El presidente de Ecuador, Rafael Correa, y el canciller Guillaume Long rechazaron este martes el informe de la Secretaría de Estado de los Estados Unidos sobre la Trata de Personas publicado recientemente, y cuestionaron que ese país se erija como ‘juez mundial’ para realizar ese ejercicio.

“Ese informe, como el informe de lavado de activos, tiene grandes inconsistencias y más una orientación política que técnica”, señaló el mandatario en un conversatorio con la prensa desde el Palacio de Carondelet.

“Aquí la cuestión de fondo es qué convenio internacional, qué acuerdo mundial firmado por nuestros países ha otorgado la calidad de jueces al Secretario de Estado de EE.UU. para que haga esos informes condenando, exonerando, analizando”, señaló.

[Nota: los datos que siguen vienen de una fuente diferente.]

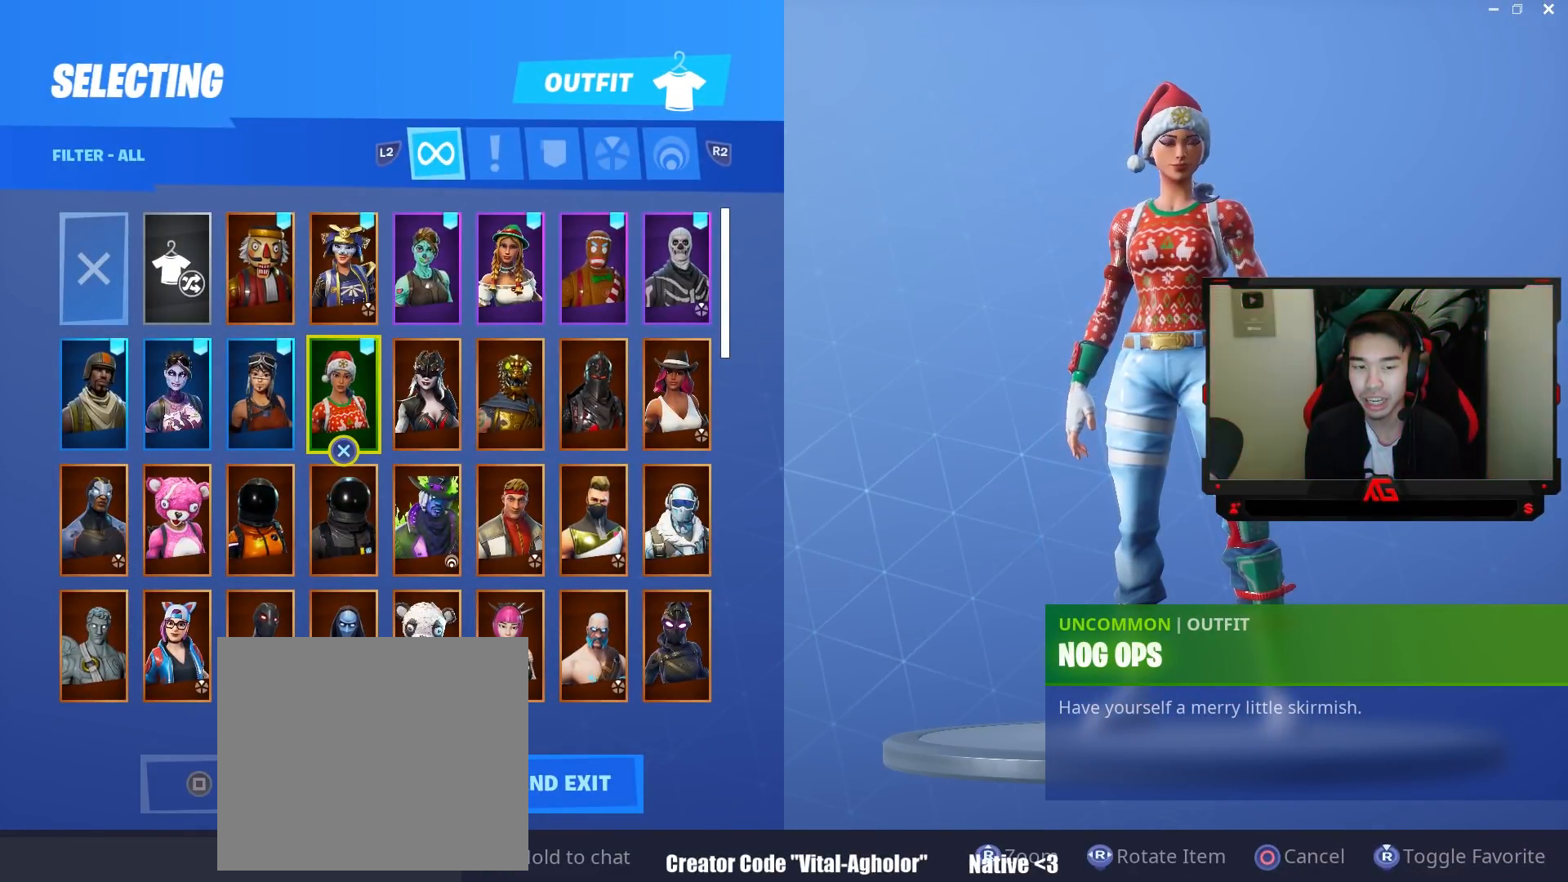
{"buttons": [], "left_stick": "center", "right_stick": "center", "events": []}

El Jefe de Estado consideró que ello constituye un “atentado a la soberanía de los países” y agregó que también “rompe la igualdad jurídica de los países”.

“O sea el problema de fondo es quién les ha otorgado la calidad de jueces”, remarcó al señalar la necesidad de un nuevo orden mundial “donde no haya imperios, donde no haya capataces”.

Calificó el informe de “totalmente inexacto” y a continuación se preguntó “quién puede creer que aquí hay trata de personas y esas cosas”, y demandó mucha más responsabilidad para lanzar acusaciones como estas, que puede hacer daño al país.

Por su parte, el titular de Relaciones Exteriores y Movilidad Humana refirió que Ecuador ha rechazado todo lo que signifique procesos de certificación, descertificación, aprobación o desaprobación, y comentó que “hay muchísimo rechazo a este tipo de injerencia, a ese tipo de unilateralismo”.

“Nosotros queremos crear un mundo multilateral; el presidente lo decía, nadie le ha abrogado funciones de Naciones Unidas a los Estados Unidos “, señaló.

El jefe de la diplomacia ecuatoriana refirió que su país continuará rechazando el intento por parte de Estados Unidos de ser la “policía mundial, de ser el juez del planeta”, sobre todo cuando Ecuador ha avanzado tanto en asuntos como derechos humanos y movilidad humana, en los cuales, apuntó, el país norteño debería de hacer un “ejercicio de autorreflexión, cuando hablan de derechos humanos y siguen teniendo a (la base naval de) Guantánamo y sigue habiendo una política exterior de injerencismo, de bombardeo”.

Consideró importante que el gobierno ecuatoriano continúe manejando esa política exterior digna de rechazo a cualquier injerencismo y de rechazo al unilateralismo.

“Hay que construir un mundo multilateral donde no sean los grandes poderes los jueces, los policías del mundo, sino un verdadero sistema de Naciones Unidas que se base en la democracia”, aseveró.

Ecuador rechazó el viernes pasado el contenido del Informe Anual de Estados Unidos sobre la Trata de Personas, de 2016, y ratificó que el gobierno registra avances en el enfrentamiento a este flagelo, al que calificó de “un grave problema que merece la acción cooperativa e inmediata de la comunidad internacional”.

En un comunicado oficial emitido por la Cancillería ecuatoriana el pasado día 1 de julio, se señala que el gobierno nacional, en concordancia con los principios constitucionales que rigen la política exterior, no concede legitimidad a los informes que el gobierno de los Estados Unidos emite por pedido del Congreso de ese país sobre variados temas.